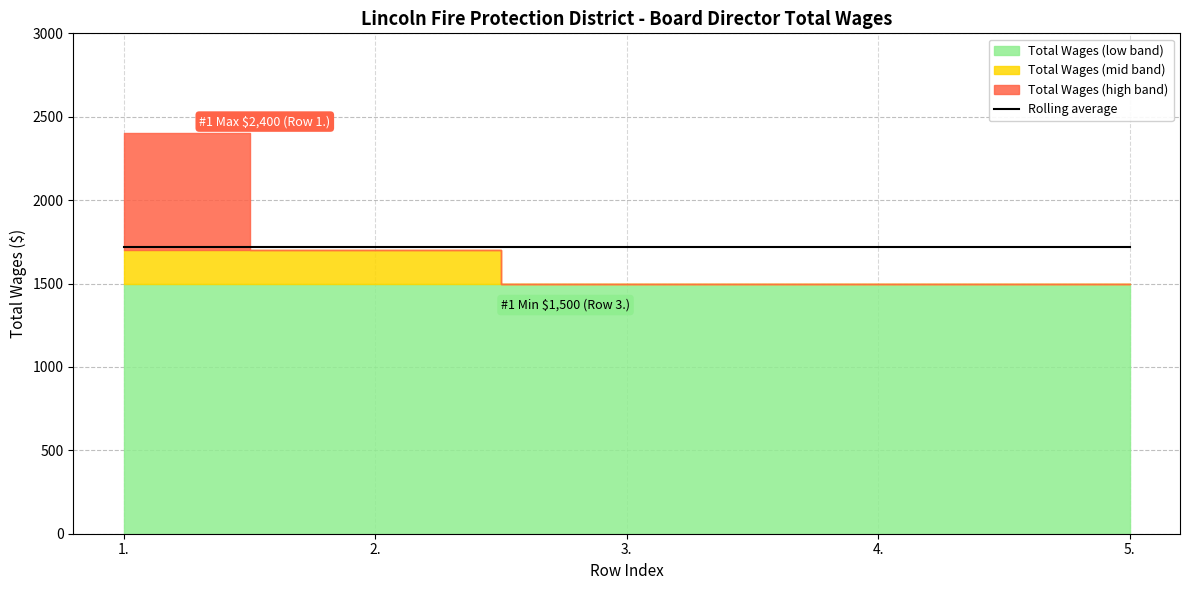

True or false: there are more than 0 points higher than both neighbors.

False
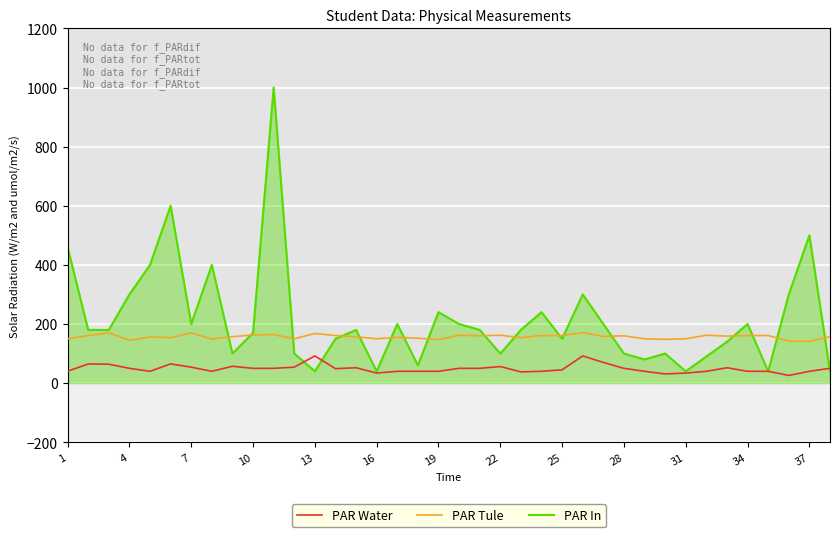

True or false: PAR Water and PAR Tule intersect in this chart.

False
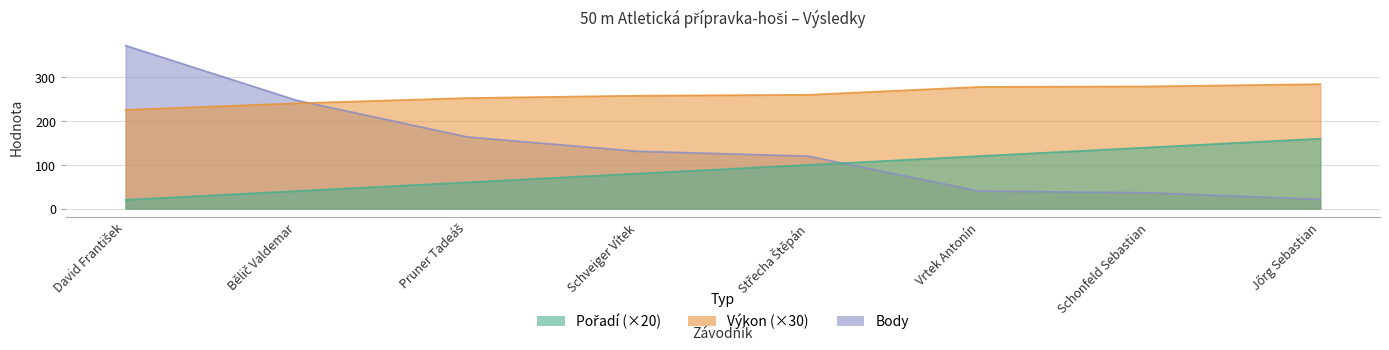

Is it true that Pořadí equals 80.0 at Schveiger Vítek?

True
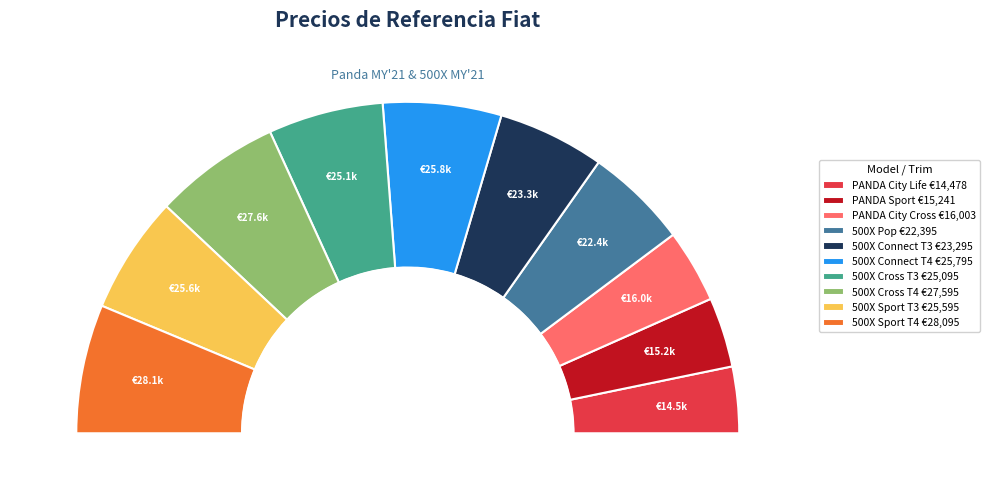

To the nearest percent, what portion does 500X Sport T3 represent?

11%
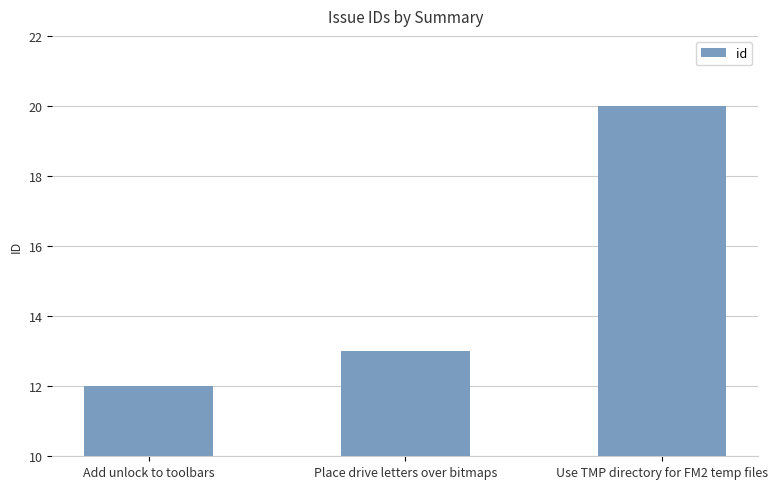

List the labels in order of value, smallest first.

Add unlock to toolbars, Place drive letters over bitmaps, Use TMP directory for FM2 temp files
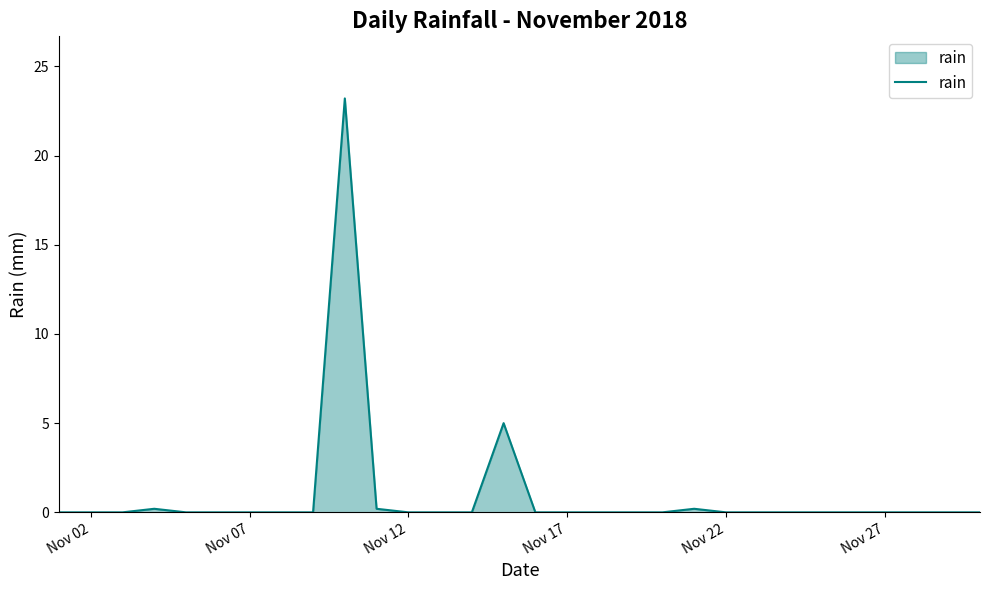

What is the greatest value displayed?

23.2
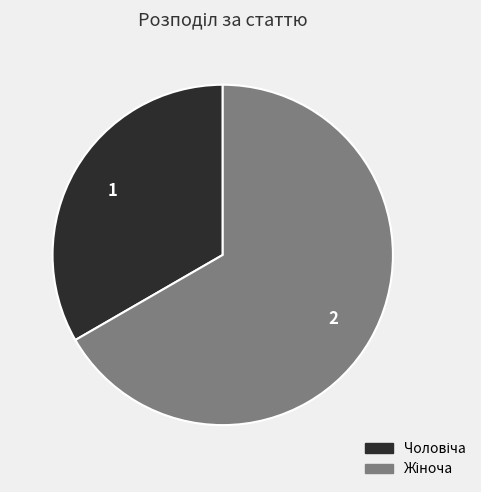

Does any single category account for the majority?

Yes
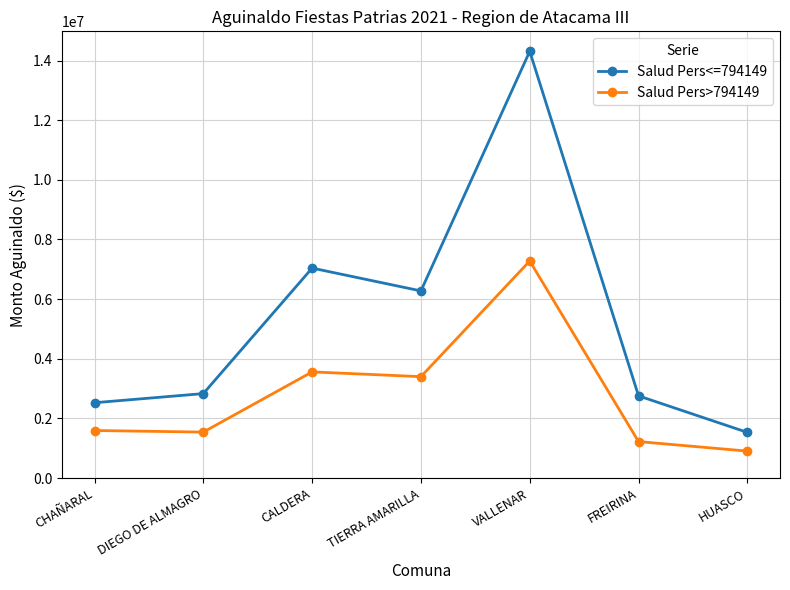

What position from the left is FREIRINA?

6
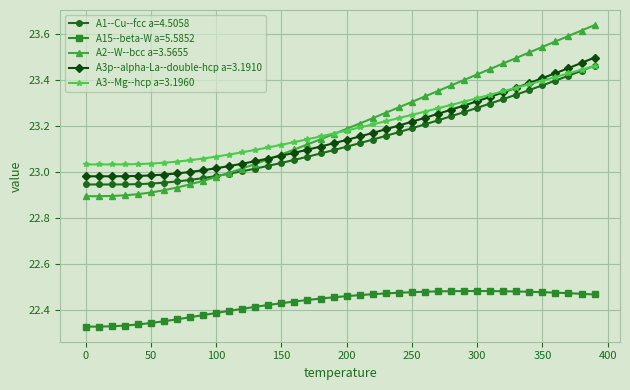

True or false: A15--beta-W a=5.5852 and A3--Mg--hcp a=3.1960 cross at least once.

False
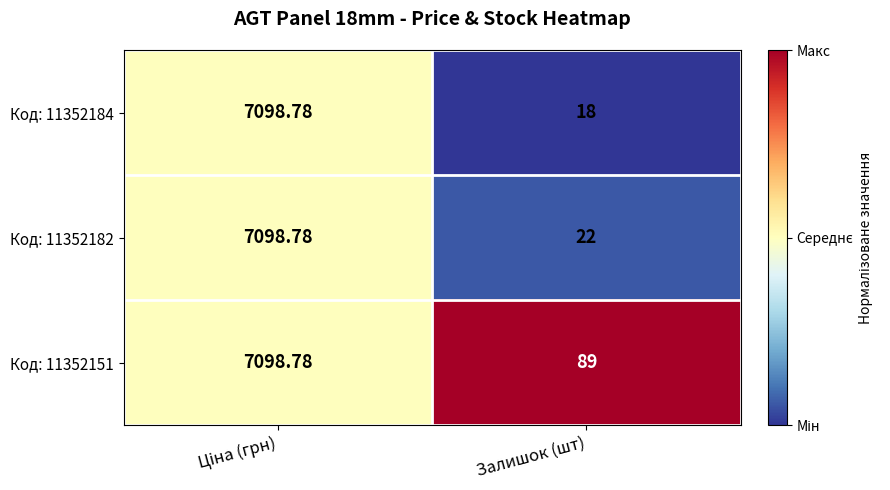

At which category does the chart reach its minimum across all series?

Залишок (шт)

● Job item: Pull out every line above that contains the word "value". Case counts.

● The answer:
List the labels in order of value, smallest first.
What is the greatest value displayed?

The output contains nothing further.